Open access is free, immediate, permanent, full-text, online access for any user web-wide to digital scientific and scholarly material, especially research articles in peer-reviewed journals.

Explains Wikipedia, the collaboratively crafted online encyclopaedia: “Open access means that any user, anywhere, who has access to the internet, may link, read, download, store, print-off, use, and data-mine the digital content of that article. An OA article usually has limited copyright and licensing restrictions.”

Libraries in India are facing growing costs, specially to sometimes maintain both print and on-line subscriptions and issues related to ‘perpetual’ electronic access to back-files.

Current Science, in the signed editorial titled “Science Journals: Issues of Access”, called the open access movement a “new wind” blowing over the “turbulent world of science publishing”.

Open access campaigners point out that science is most often paid for by public funds. Therefore, they say, the results of research must be freely available to anyone who wishes to read. This, argued the Current Science editorial, would “presumably enhance the worldwide reach of science”.

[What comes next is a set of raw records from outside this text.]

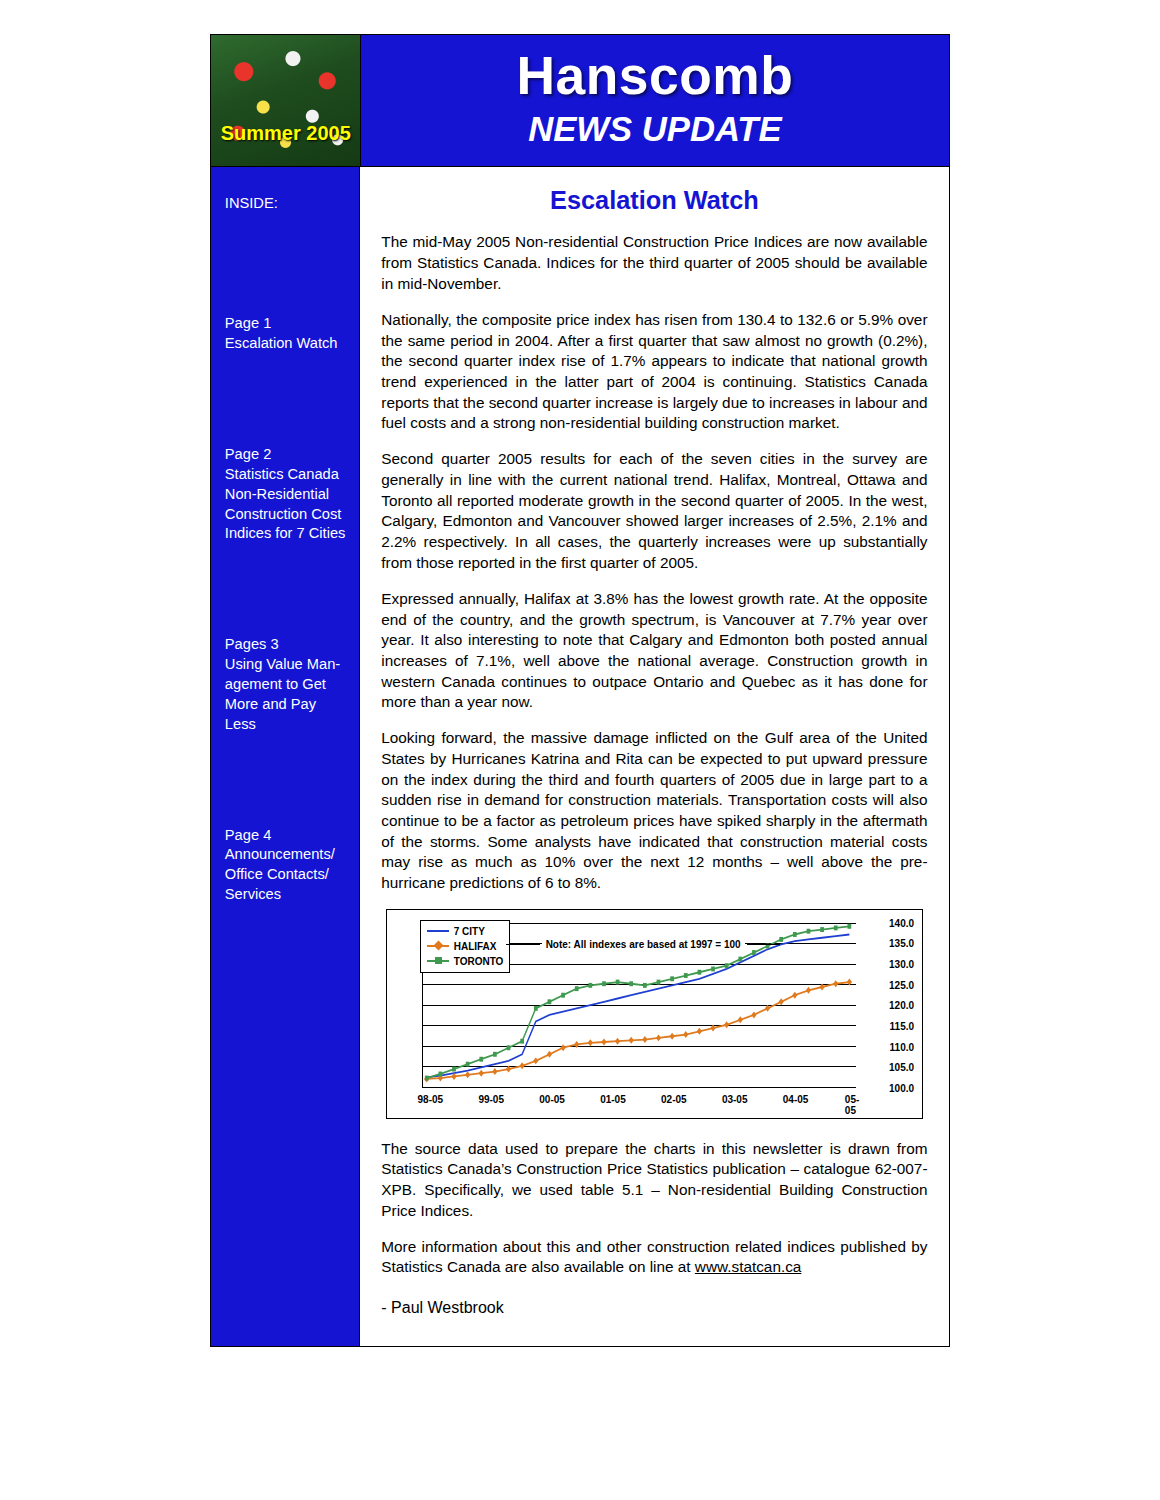Summer 2005
Hanscomb
NEWS UPDATE
INSIDE:
Page 1
Escalation Watch
Page 2
Statistics Canada
Non-Residential
Construction Cost
Indices for 7 Cities
Pages 3
Using Value Man-
agement to Get
More and Pay Less
Page 4
Announcements/
Office Contacts/
Services
Escalation Watch
The mid-May 2005 Non-residential Construction Price Indices are now available from Statistics Canada. Indices for the third quarter of 2005 should be available in mid-November.
Nationally, the composite price index has risen from 130.4 to 132.6 or 5.9% over the same period in 2004. After a first quarter that saw almost no growth (0.2%), the second quarter index rise of 1.7% appears to indicate that national growth trend experienced in the latter part of 2004 is continuing. Statistics Canada reports that the second quarter increase is largely due to increases in labour and fuel costs and a strong non-residential building construction market.
Second quarter 2005 results for each of the seven cities in the survey are generally in line with the current national trend. Halifax, Montreal, Ottawa and Toronto all reported moderate growth in the second quarter of 2005. In the west, Calgary, Edmonton and Vancouver showed larger increases of 2.5%, 2.1% and 2.2% respectively. In all cases, the quarterly increases were up substantially from those reported in the first quarter of 2005.
Expressed annually, Halifax at 3.8% has the lowest growth rate. At the opposite end of the country, and the growth spectrum, is Vancouver at 7.7% year over year. It also interesting to note that Calgary and Edmonton both posted annual increases of 7.1%, well above the national average. Construction growth in western Canada continues to outpace Ontario and Quebec as it has done for more than a year now.
Looking forward, the massive damage inflicted on the Gulf area of the United States by Hurricanes Katrina and Rita can be expected to put upward pressure on the index during the third and fourth quarters of 2005 due in large part to a sudden rise in demand for construction materials. Transportation costs will also continue to be a factor as petroleum prices have spiked sharply in the aftermath of the storms. Some analysts have indicated that construction material costs may rise as much as 10% over the next 12 months – well above the pre-hurricane predictions of 6 to 8%.
7 CITY
HALIFAX
TORONTO
Note: All indexes are based at 1997 = 100
140.0 135.0 130.0 125.0 120.0 115.0 110.0 105.0 100.0
98-05 99-05 00-05 01-05 02-05 03-05 04-05 05-05
The source data used to prepare the charts in this newsletter is drawn from Statistics Canada’s Construction Price Statistics publication – catalogue 62-007-XPB. Specifically, we used table 5.1 – Non-residential Building Construction Price Indices.
More information about this and other construction related indices published by Statistics Canada are also available on line at www.statcan.ca
- Paul Westbrook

Sometimes, authors even pay the publisher to get their article published with funding coming out of their research grant. This allows reading to remain free.

“With internet search engines becoming ever more powerful, with every passing day, open archives may indeed lead to greater visibility and higher citation rates for publications; an outcome that is most desirable for both individual scientists and their institutions,” the April 10, 2008, issue of the magazine said.

Editor P. Balaram noted that scientific literature was globally exploding and publishing was an increasingly profitable enterprise.

“The frenzy to judge scientific output in terms of numbers of publication is now exploited by publishers, who are rapidly expanding their stable of journals,” the editorial added.

It suggested new laws to vest copyright with institutions, when research was publicly funded.

Current Science cited pressures on libraries worldwide to “prune their subscriptions in the face of mounting costs”.

It said Bangalore’s Indian Institute of Science (IISc), probably India’s largest holding of science and engineering journals, was thinking of trimming the library’s subscriptions.

Journals that the IISc faculty did not publish for a few years, which were not cited by IISc authors and also did not cite papers emerging from this Bangalore institution, were listed. This list could save Rs.10 million (US$250,000) by way of subscriptions.

“Surprisingly, when the list was circulated there were strong pleas for retention of journals in which no one seemed to publish and there seemed little evidence for readership,” said the editorial in the Current Science.

It hinted that the relationships between readers, writers, editors, publishers and buyers are extremely complex in the world of academia; sometimes bordering on the incestuous.

“Large publishing houses like (the European) Elsevier Science and Springer-Verlag are beginning to monopolise the world of science journals; a situation that promotes a seller’s market. Efforts to contain bloating library budgets meet with resistance at every step,” said the editorial.

Current Science, founded in 1932, is published in collaboration with the Indian Academy of Sciences. It aims to serve as a medium for communication and discussion of important issues that concern science and scientific activity.